→ Problem details
Output the data that follows, keeping every line identical.

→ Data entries
=====

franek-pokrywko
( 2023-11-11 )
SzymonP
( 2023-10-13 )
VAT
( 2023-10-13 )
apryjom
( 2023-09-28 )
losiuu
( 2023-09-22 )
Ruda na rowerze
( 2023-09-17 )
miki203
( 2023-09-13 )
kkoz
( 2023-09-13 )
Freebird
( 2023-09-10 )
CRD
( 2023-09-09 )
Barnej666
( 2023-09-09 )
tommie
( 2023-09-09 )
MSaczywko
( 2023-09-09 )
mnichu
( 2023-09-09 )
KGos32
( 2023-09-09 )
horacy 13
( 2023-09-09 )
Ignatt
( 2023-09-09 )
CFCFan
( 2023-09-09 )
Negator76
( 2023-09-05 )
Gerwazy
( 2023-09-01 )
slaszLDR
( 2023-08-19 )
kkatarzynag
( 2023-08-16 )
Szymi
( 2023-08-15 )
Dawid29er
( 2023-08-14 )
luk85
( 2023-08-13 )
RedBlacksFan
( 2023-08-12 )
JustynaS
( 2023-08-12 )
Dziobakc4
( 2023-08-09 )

=====

→ Answer space
franek-pokrywko
( 2023-11-11 )
SzymonP
( 2023-10-13 )
VAT
( 2023-10-13 )
apryjom
( 2023-09-28 )
losiuu
( 2023-09-22 )
Ruda na rowerze
( 2023-09-17 )
miki203
( 2023-09-13 )
kkoz
( 2023-09-13 )
Freebird
( 2023-09-10 )
CRD
( 2023-09-09 )
Barnej666
( 2023-09-09 )
tommie
( 2023-09-09 )
MSaczywko
( 2023-09-09 )
mnichu
( 2023-09-09 )
KGos32
( 2023-09-09 )
horacy 13
( 2023-09-09 )
Ignatt
( 2023-09-09 )
CFCFan
( 2023-09-09 )
Negator76
( 2023-09-05 )
Gerwazy
( 2023-09-01 )
slaszLDR
( 2023-08-19 )
kkatarzynag
( 2023-08-16 )
Szymi
( 2023-08-15 )
Dawid29er
( 2023-08-14 )
luk85
( 2023-08-13 )
RedBlacksFan
( 2023-08-12 )
JustynaS
( 2023-08-12 )
Dziobakc4
( 2023-08-09 )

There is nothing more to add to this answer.